The success of this strategy was largely due to a policy favored by Ecuadorian authorities: mass prison transfers. Regular attempts were made to break up prison gangs by relocating gang leaders and dangerous inmates to other penitentiaries, but this led to specific gangs like the Choneros extending their presence to more prisons and creating new offshoots.
Violence, Internal Rifts
This rapid expansion brought them into conflict with other prison gangs, such as the Cubanos and Lagartos. Prison violence rose, with 49 murders in Ecuadorian prisons in 2019. But outside of prison, the situation may have been even more dangerous. In June 2020, for instance, Choneros leader Rasquiña was freed after getting his sentence reduced; within a few months, he was dead, shot in a shopping mall cafeteria as he got something to drink with his wife and daughter.
The alleged gunman was arrested, but whoever ordered the hit remains unclear. Some media and police reports point to an internal Choneros plot led by Fito and JR, though this theory remains unproven. In either case, Rasquiña’s death revealed deep fractures within the Choneros organization.
Prison violence rose again. In February 2021, massacres at the Litoral, Cuenca, and Lacatunga prisons left at least 79 inmates dead. Ecuador seemed totally unprepared for this riot, as were the Choneros. Its two biggest sub-structures, the Chone Killers and the Tiguerones, emerged from the chaos as enemies.
Even worse, others were learning from the Choneros’ success: a gang known as the Lobos led a new gang alliance that cut off the Choneros from precious drug trafficking routes. What’s more, they appeared to be working with Mexican criminal organizations who had long had a presence but had never actively taken part in the squabbles.
“With Rasquiña dead, each commander reclaimed their leadership, emboldened with the support of Mexican gangs. That’s where the war starts,” said journalist Naranjo.
Even Choneros loyalists began to slowly move away. While remaining allied to the Choneros, JR set up his own structure, named the Aguilas.
Choneros Decline
The resulting gang war, which continues to this day, has been the major driver of one of the sharpest rises in homicide rates in Latin America, many of them in prisons where the leadership and centers for operations often lie. Between 2021 and 2022, over 419 inmates were murdered in Ecuadorian prisons, often in gory massacres, with dozens of inmates killed with machetes, automatic weapons, and grenades.

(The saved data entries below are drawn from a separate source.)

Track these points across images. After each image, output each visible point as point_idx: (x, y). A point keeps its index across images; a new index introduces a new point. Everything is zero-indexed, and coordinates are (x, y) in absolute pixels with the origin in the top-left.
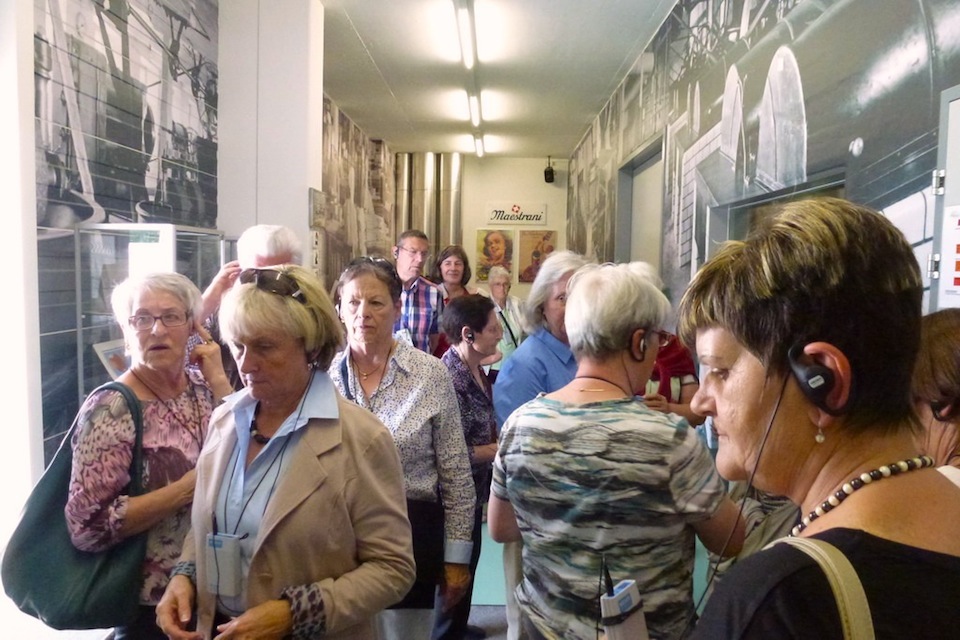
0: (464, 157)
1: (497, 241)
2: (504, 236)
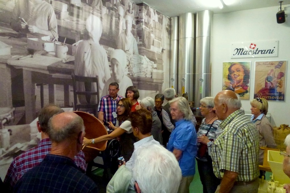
0: (212, 14)
1: (238, 70)
2: (244, 67)
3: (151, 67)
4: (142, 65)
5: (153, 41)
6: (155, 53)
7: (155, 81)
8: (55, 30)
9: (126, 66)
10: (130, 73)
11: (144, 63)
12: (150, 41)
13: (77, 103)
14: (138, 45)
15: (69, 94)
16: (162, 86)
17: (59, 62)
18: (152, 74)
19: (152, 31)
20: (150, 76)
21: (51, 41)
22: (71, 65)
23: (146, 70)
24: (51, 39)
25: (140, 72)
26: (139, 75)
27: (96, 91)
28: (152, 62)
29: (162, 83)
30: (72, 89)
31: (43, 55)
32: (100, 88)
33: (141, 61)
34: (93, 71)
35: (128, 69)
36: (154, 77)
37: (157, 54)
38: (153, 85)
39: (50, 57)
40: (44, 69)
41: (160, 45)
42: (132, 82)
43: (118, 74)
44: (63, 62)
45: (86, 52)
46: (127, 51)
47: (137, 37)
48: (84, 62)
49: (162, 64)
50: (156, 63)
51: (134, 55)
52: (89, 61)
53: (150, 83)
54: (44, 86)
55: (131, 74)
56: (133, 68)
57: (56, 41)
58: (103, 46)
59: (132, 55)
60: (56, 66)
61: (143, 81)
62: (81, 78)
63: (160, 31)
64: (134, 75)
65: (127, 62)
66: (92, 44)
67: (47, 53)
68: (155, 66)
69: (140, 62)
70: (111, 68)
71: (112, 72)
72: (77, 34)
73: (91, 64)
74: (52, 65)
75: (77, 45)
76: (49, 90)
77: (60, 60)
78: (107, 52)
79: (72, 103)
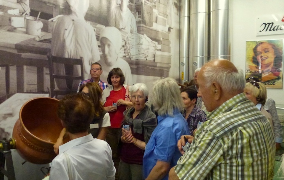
1: (266, 50)
2: (274, 46)
3: (154, 48)
4: (141, 46)
5: (157, 18)
6: (159, 32)
7: (158, 65)
8: (26, 3)
9: (121, 46)
10: (127, 55)
11: (144, 44)
12: (152, 17)
13: (54, 88)
14: (136, 22)
15: (43, 78)
16: (169, 72)
17: (30, 40)
18: (154, 57)
19: (155, 6)
20: (152, 59)
21: (20, 15)
22: (47, 44)
23: (146, 51)
24: (20, 12)
25: (139, 54)
26: (138, 57)
27: (80, 75)
28: (154, 42)
29: (169, 68)
30: (48, 72)
31: (9, 31)
32: (85, 71)
33: (140, 40)
34: (76, 51)
35: (124, 50)
36: (158, 60)
37: (162, 33)
38: (157, 70)
39: (18, 34)
40: (10, 48)
41: (166, 23)
42: (130, 66)
43: (110, 56)
44: (36, 40)
45: (66, 28)
46: (122, 30)
47: (135, 12)
48: (64, 41)
49: (169, 45)
50: (160, 44)
51: (133, 34)
52: (71, 40)
53: (152, 67)
54: (11, 68)
55: (127, 57)
56: (131, 49)
57: (26, 16)
58: (89, 23)
59: (129, 34)
60: (27, 44)
61: (143, 65)
62: (60, 59)
63: (166, 6)
64: (132, 57)
65: (122, 41)
66: (74, 19)
67: (15, 28)
68: (159, 47)
69: (139, 42)
70: (100, 48)
71: (101, 53)
72: (55, 8)
73: (73, 44)
74: (22, 43)
75: (54, 20)
76: (17, 72)
77: (32, 37)
78: (96, 30)
79: (48, 88)
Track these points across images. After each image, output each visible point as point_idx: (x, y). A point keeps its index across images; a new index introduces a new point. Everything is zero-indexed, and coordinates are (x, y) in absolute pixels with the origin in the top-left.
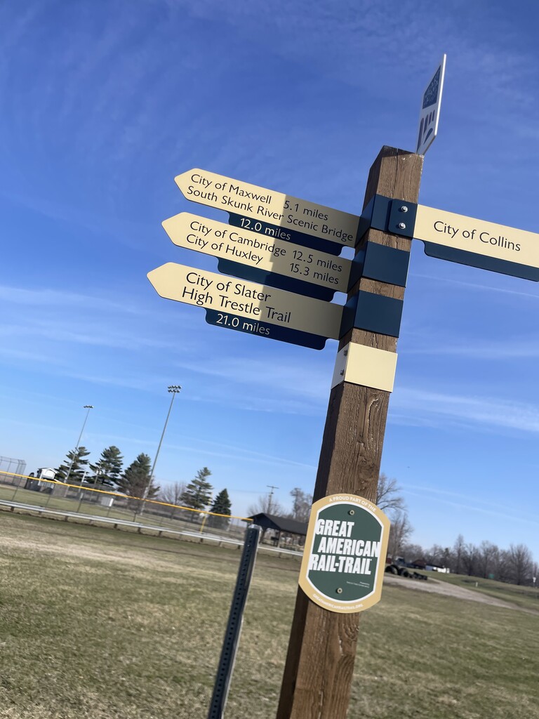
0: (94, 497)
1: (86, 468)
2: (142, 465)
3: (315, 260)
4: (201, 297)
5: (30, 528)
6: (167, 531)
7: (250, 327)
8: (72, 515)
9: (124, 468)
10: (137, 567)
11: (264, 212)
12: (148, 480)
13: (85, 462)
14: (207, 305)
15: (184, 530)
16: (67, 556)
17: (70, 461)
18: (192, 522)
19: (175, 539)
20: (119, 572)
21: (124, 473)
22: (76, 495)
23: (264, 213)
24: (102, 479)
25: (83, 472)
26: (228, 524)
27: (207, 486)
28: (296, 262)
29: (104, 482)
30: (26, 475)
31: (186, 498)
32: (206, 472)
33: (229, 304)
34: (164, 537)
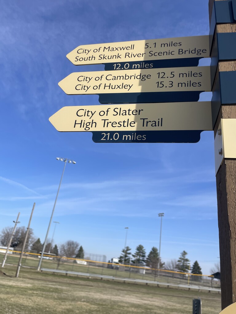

Outside of the prisons, the country saw an 82% rise in homicides over 2022, with 4,450 people murdered. The war between the weakening Choneros and a rival federation led by the Lobos has gone nationwide. Buoyed by money and guns provided by Mexican drug trafficking allies, Ecuador’s gangs have only grown bolder, leaving bodies hanging from bridges or hiring contract killings to carry out daytime assassinations.

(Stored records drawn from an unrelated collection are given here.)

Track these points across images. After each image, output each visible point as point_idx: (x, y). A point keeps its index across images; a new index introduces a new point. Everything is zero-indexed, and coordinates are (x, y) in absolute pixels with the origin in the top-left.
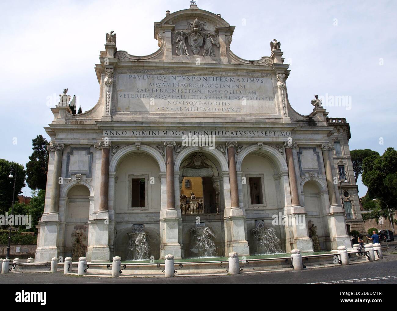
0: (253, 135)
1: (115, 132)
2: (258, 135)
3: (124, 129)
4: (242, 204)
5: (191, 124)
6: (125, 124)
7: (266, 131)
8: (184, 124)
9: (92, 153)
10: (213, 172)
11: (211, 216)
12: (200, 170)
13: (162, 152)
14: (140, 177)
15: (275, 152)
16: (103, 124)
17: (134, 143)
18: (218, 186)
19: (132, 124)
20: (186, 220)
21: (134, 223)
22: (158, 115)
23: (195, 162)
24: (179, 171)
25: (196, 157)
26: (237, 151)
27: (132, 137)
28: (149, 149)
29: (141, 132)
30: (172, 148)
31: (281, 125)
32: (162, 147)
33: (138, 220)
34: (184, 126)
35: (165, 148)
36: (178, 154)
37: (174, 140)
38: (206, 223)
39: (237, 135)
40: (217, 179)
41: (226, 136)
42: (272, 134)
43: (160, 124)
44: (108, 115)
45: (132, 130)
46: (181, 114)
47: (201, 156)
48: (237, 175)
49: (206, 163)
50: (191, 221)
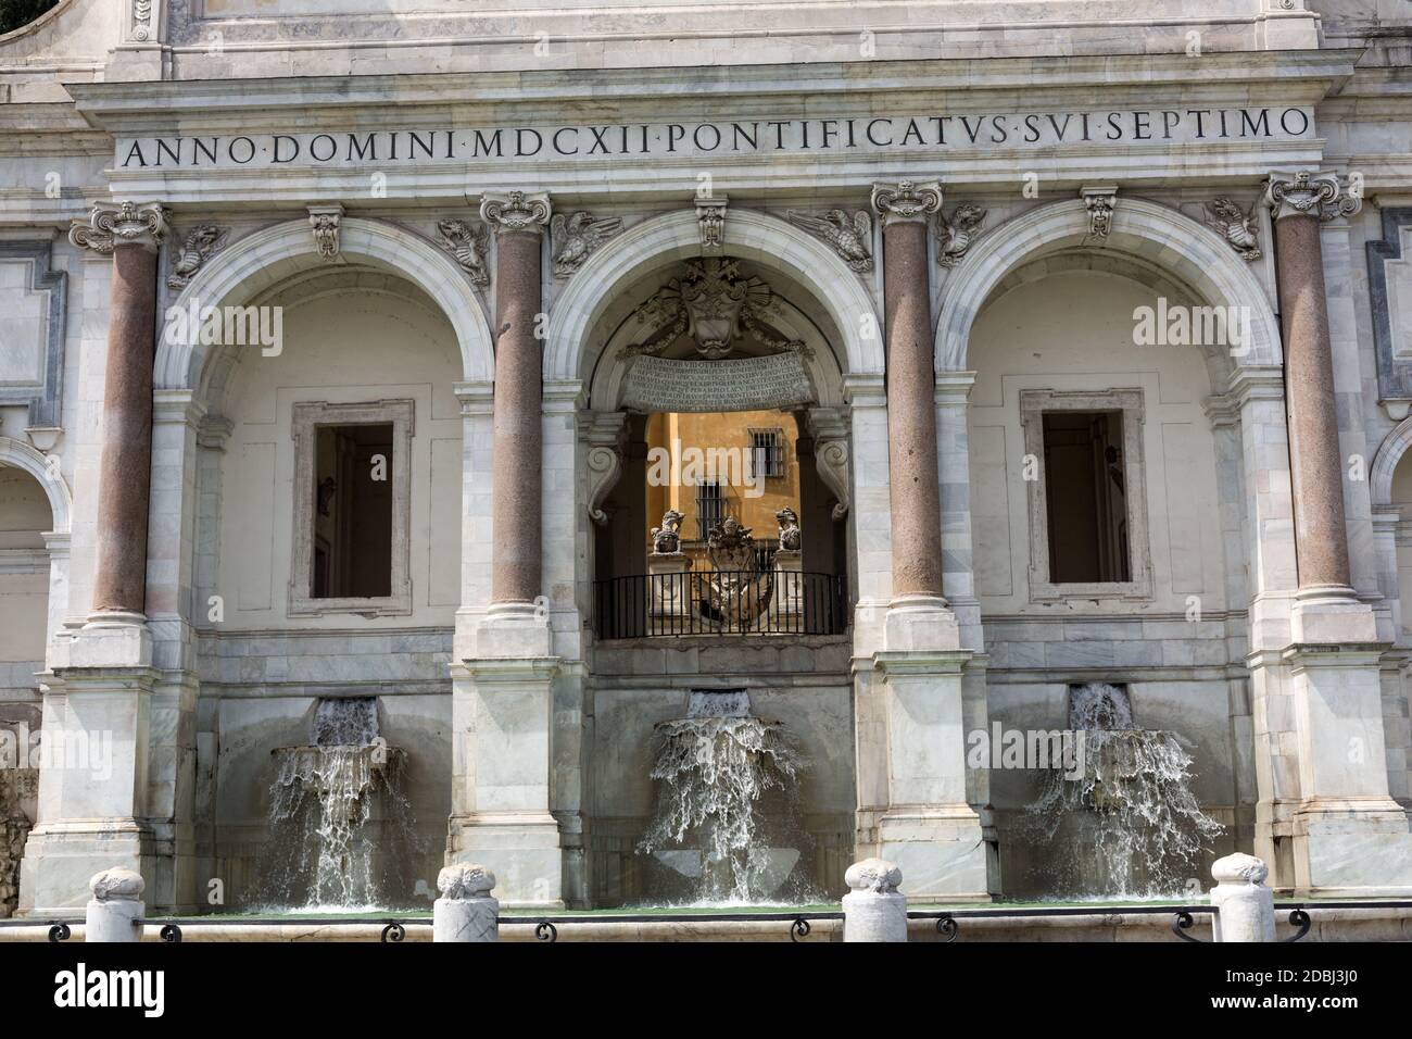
0: (1048, 137)
1: (187, 147)
2: (1086, 138)
3: (236, 124)
4: (961, 582)
5: (644, 81)
6: (243, 93)
7: (1138, 108)
8: (603, 83)
9: (63, 274)
10: (810, 379)
11: (790, 650)
12: (727, 370)
13: (473, 258)
14: (366, 415)
15: (1200, 247)
16: (108, 97)
17: (300, 211)
18: (837, 465)
19: (280, 91)
20: (632, 675)
21: (322, 690)
22: (449, 33)
23: (699, 318)
24: (573, 378)
25: (700, 285)
26: (944, 243)
27: (284, 174)
28: (391, 246)
29: (343, 142)
30: (533, 234)
31: (1242, 64)
32: (476, 227)
33: (346, 671)
34: (601, 92)
35: (493, 237)
36: (569, 269)
37: (541, 184)
38: (754, 693)
39: (941, 142)
40: (834, 421)
41: (872, 148)
42: (1185, 127)
43: (455, 87)
44: (145, 39)
45: (290, 132)
46: (591, 18)
47: (732, 283)
48: (939, 398)
49: (766, 325)
50: (667, 682)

Meanwhile, the Choneros have been largely pushed out of Guayaquil and other areas, although remain strong in their home base of Manabí. Their leadership was further weakened after Roldán was shot dead in Colombia in May 2023. While Fito remains in prison, the Lobos have stepped into the breach.

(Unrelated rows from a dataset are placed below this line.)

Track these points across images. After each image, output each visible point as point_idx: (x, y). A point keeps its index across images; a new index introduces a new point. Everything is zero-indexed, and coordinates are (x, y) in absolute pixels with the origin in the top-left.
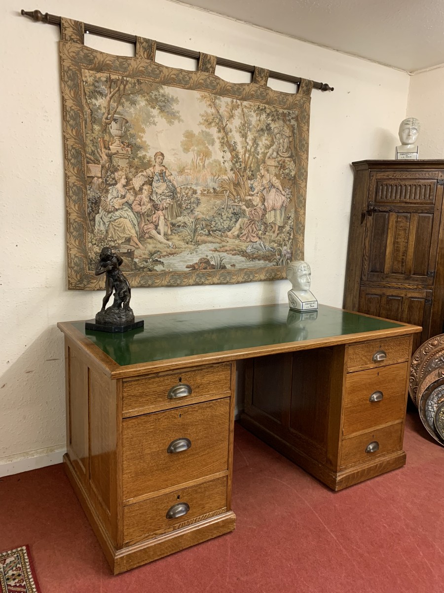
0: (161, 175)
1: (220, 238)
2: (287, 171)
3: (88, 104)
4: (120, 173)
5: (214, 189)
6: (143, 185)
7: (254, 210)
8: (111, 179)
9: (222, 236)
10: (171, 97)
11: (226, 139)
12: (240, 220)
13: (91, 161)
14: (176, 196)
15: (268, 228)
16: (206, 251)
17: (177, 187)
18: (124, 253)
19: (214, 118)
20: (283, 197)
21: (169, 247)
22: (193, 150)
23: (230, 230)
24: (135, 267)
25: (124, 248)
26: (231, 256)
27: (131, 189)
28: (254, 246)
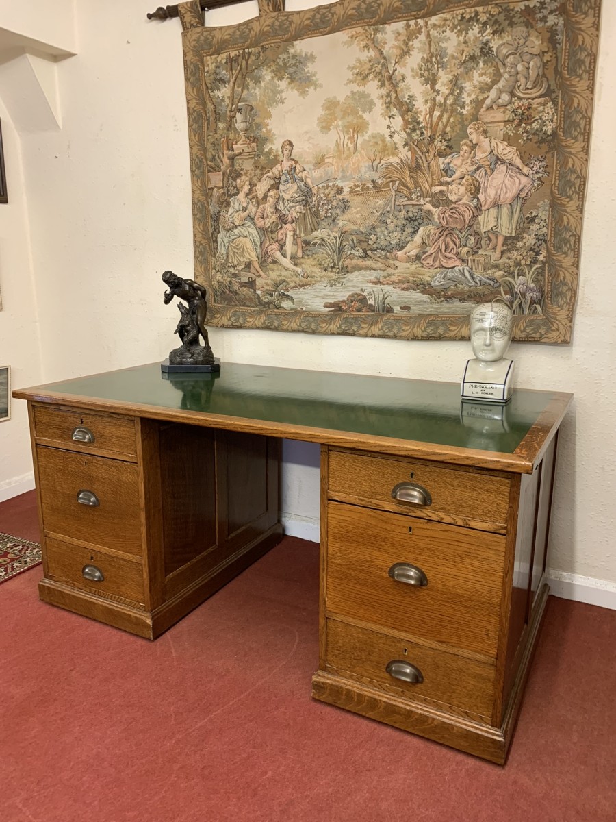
0: (291, 173)
1: (384, 261)
2: (535, 126)
3: (211, 99)
4: (243, 178)
5: (373, 181)
6: (269, 190)
7: (452, 209)
8: (232, 188)
9: (386, 258)
10: (303, 54)
11: (394, 95)
12: (421, 229)
13: (211, 169)
14: (310, 200)
15: (483, 242)
16: (360, 282)
17: (311, 186)
18: (245, 283)
19: (373, 64)
20: (524, 180)
21: (297, 275)
22: (336, 127)
23: (402, 248)
24: (259, 302)
25: (244, 276)
26: (398, 291)
27: (253, 198)
28: (449, 275)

“Fito is hiding in the Guayaquil penitentiary, fearing for his life. In the last two years, the Lobos have gained more territory inside and outside prisons. Outside of drug trafficking, they’ve started illegal mining in various provinces. They have displaced the Choneros and have hegemony,” said journalist Arturo Torres, citing various police sources.
This “hegemony” has not led to any reduction in Ecuador’s violence, with homicides increasing by another alarming 74% in the first half of 2023. Even newer groups with no previous ties, such as the R7, have emerged to challenge the Lobos and Choneros.
“These groups operate on results, and the most efficient one will win out,” said journalist Naranjo. “And if one day, the Choneros cease to exist, another group will take their place.”